[Records for the task]
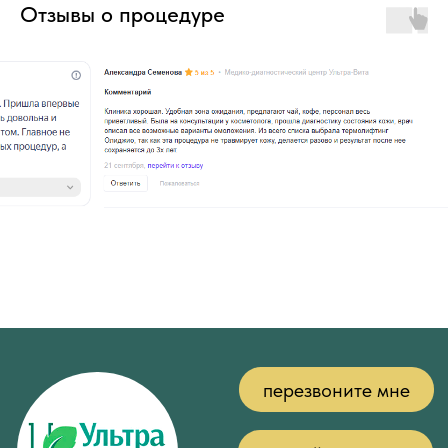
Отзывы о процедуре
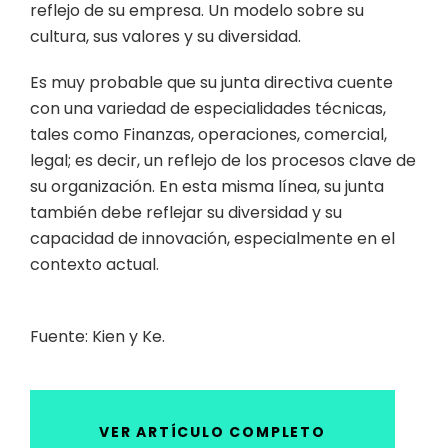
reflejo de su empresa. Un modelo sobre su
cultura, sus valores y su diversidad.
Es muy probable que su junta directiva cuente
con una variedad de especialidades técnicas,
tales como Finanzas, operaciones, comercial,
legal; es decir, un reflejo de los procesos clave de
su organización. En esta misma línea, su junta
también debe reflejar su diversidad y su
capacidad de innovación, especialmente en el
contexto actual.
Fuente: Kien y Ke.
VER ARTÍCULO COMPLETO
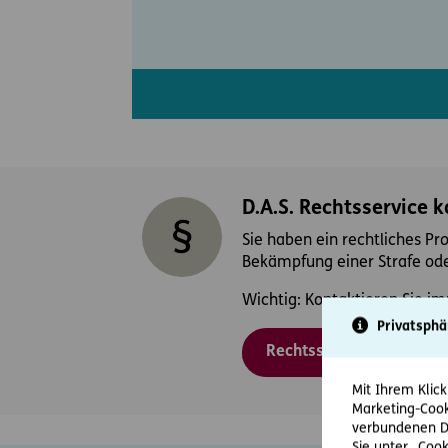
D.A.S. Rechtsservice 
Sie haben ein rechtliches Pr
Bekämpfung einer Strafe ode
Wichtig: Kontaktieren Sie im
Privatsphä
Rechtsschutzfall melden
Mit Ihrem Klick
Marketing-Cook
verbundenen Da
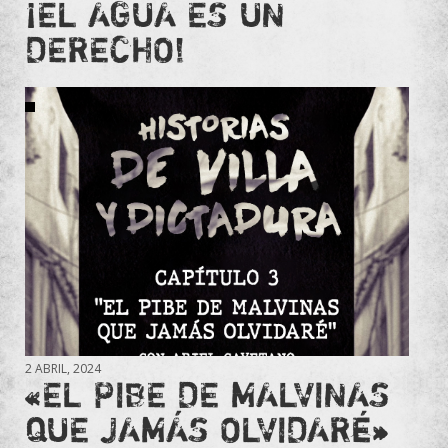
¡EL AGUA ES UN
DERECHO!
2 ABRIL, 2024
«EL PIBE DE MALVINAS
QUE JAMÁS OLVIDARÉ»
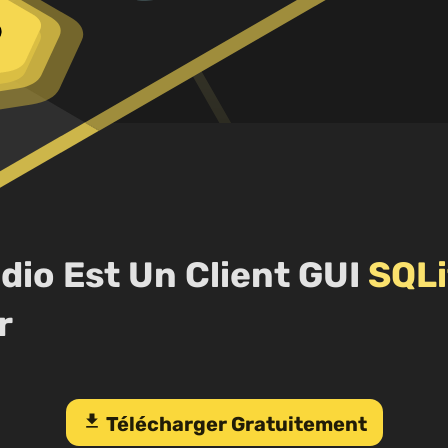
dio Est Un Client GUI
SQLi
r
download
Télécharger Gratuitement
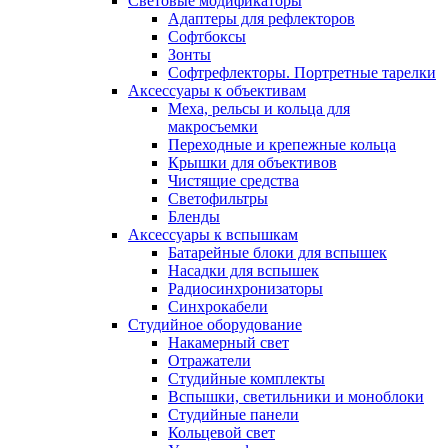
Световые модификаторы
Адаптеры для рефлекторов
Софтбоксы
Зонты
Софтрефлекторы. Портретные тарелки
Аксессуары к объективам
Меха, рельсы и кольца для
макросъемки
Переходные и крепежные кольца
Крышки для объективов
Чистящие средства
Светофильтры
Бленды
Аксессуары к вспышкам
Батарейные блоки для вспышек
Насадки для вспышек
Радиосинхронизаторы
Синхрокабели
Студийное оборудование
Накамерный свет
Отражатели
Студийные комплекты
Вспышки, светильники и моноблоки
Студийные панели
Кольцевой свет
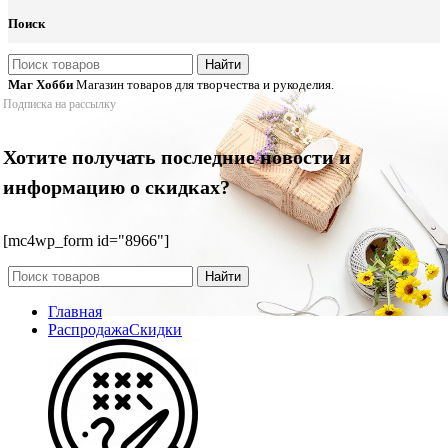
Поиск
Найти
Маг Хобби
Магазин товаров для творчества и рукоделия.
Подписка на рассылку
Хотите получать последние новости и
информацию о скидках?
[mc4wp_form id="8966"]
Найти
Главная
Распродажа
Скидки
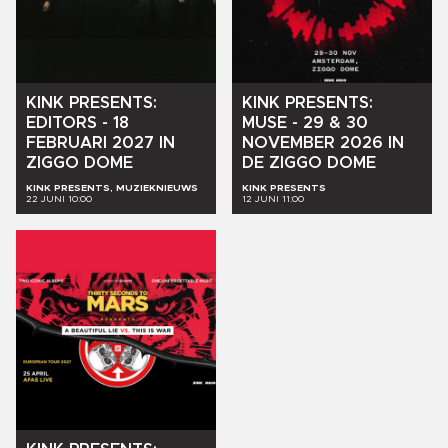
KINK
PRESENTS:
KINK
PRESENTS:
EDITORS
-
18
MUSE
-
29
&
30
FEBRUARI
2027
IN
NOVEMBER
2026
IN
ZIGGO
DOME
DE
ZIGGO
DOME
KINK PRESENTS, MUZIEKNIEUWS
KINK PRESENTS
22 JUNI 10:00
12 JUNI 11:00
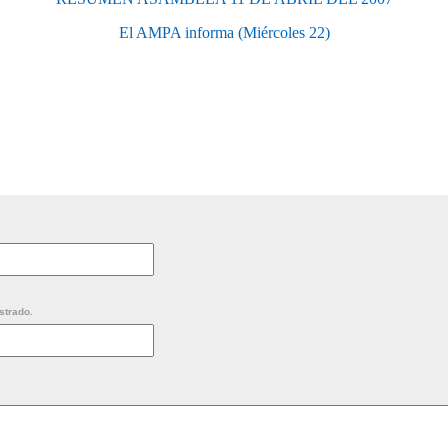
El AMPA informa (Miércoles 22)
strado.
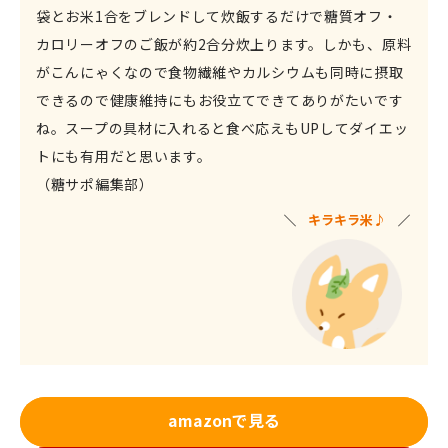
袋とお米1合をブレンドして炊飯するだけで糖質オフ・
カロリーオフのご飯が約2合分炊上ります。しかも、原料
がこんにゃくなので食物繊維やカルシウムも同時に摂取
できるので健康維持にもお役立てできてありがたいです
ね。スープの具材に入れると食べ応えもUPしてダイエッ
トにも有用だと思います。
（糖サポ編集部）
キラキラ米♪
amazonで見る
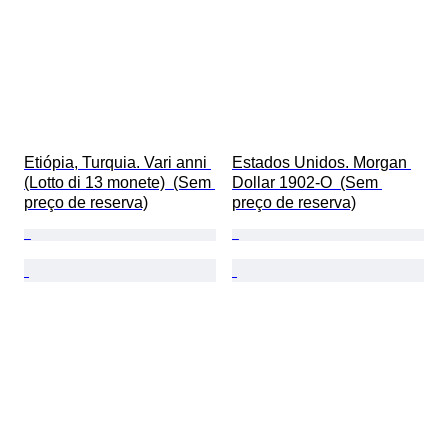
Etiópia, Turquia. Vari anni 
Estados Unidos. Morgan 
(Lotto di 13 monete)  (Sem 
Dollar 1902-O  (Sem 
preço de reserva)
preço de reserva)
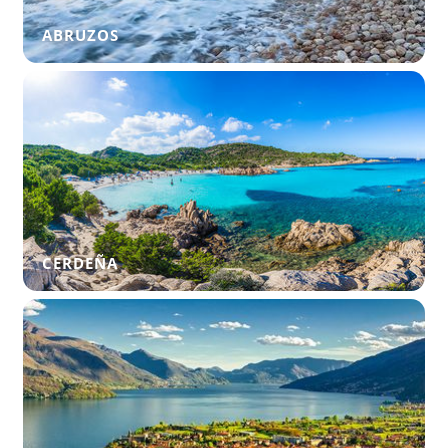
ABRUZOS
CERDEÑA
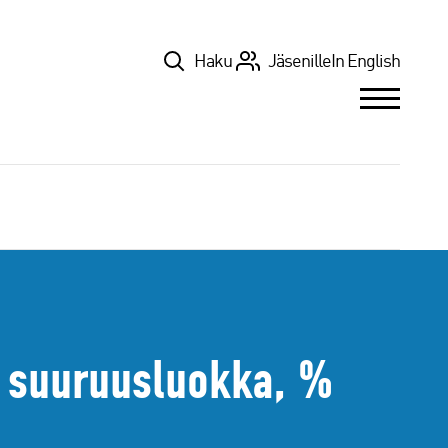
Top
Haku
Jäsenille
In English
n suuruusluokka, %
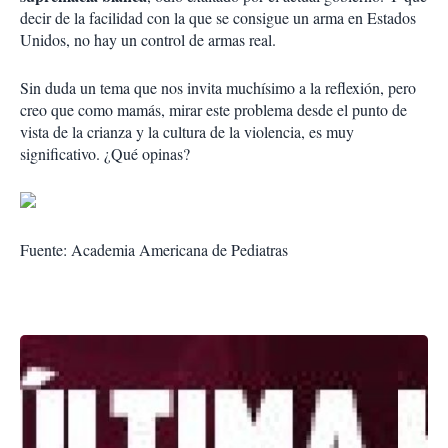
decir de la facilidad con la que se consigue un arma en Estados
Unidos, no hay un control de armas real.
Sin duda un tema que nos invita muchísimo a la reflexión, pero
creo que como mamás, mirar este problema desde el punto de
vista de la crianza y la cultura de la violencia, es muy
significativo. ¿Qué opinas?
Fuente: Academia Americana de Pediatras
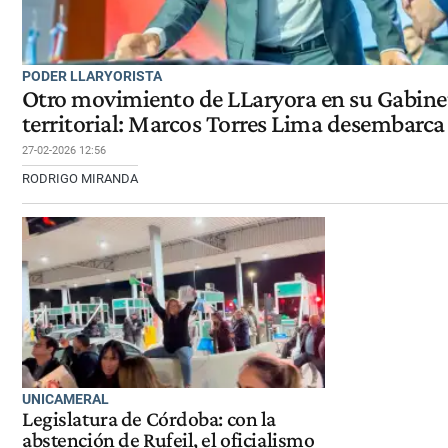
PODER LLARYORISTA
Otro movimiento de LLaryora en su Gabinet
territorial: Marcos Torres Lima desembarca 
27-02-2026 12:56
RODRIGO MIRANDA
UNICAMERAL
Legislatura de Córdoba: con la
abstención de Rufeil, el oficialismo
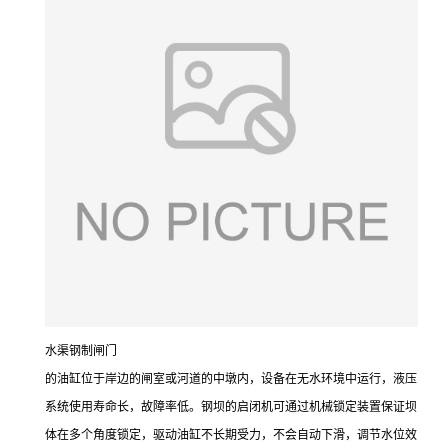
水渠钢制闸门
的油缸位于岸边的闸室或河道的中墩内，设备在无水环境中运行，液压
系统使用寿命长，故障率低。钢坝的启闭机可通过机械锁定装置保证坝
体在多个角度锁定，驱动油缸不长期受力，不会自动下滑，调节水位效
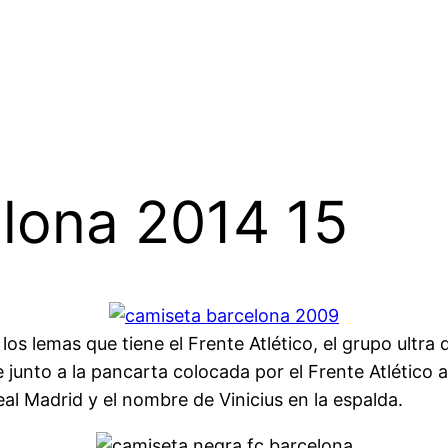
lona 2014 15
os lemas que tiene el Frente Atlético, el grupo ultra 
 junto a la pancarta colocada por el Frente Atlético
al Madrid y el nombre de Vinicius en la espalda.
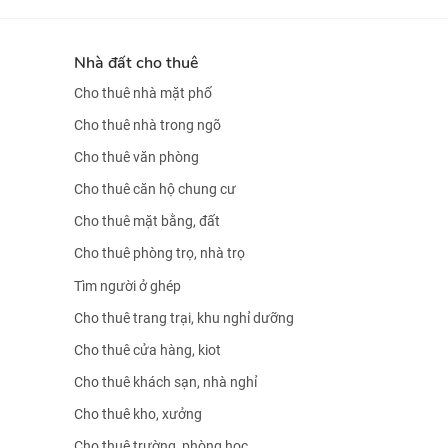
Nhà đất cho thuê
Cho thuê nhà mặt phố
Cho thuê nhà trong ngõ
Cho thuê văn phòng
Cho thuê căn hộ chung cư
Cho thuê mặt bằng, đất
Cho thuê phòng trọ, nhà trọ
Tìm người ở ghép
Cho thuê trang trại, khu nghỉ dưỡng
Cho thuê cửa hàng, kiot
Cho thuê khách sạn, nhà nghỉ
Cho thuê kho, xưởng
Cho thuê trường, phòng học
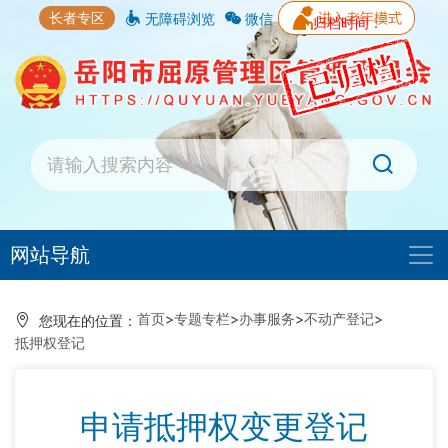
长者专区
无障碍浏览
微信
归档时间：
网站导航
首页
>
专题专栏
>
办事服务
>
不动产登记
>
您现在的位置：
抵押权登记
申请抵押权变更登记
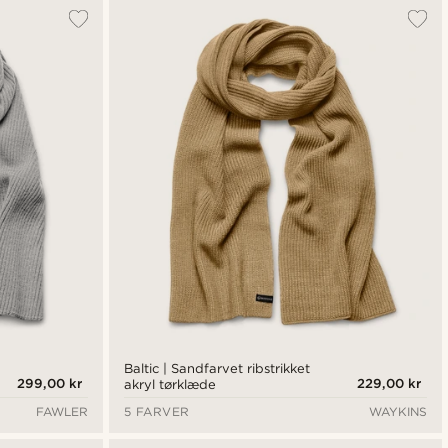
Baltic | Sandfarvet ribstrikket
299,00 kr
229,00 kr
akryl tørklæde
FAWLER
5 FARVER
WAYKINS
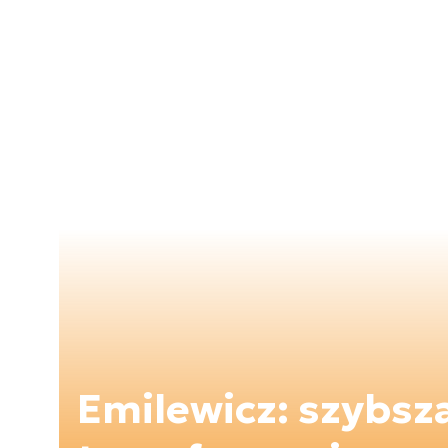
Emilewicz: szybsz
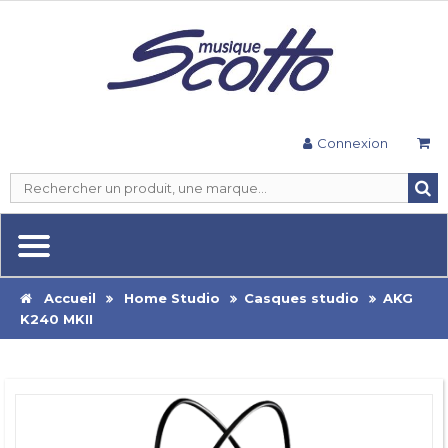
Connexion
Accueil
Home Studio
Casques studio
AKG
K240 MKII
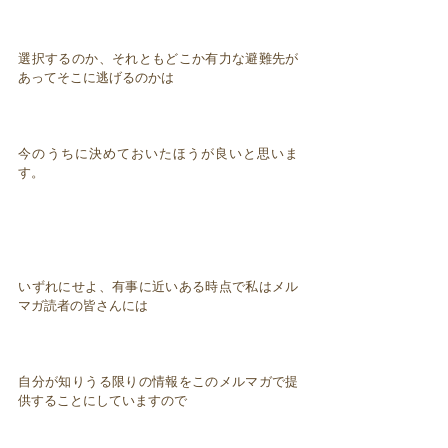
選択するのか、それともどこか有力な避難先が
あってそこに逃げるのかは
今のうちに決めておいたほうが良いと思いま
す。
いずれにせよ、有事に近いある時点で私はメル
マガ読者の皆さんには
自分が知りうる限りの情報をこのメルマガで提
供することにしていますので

[Try it]
Give the lines from the one containing "lona 2014 15" to the one containing "al Madrid y" as a JSON list of strings, with one string per line and blank lines omitted.

[Exercise response]
[
  "lona 2014 15",
  "os lemas que tiene el Frente Atlético, el grupo ultra ",
  " junto a la pancarta colocada por el Frente Atlético",
  "al Madrid y el nombre de Vinicius en la espalda."
]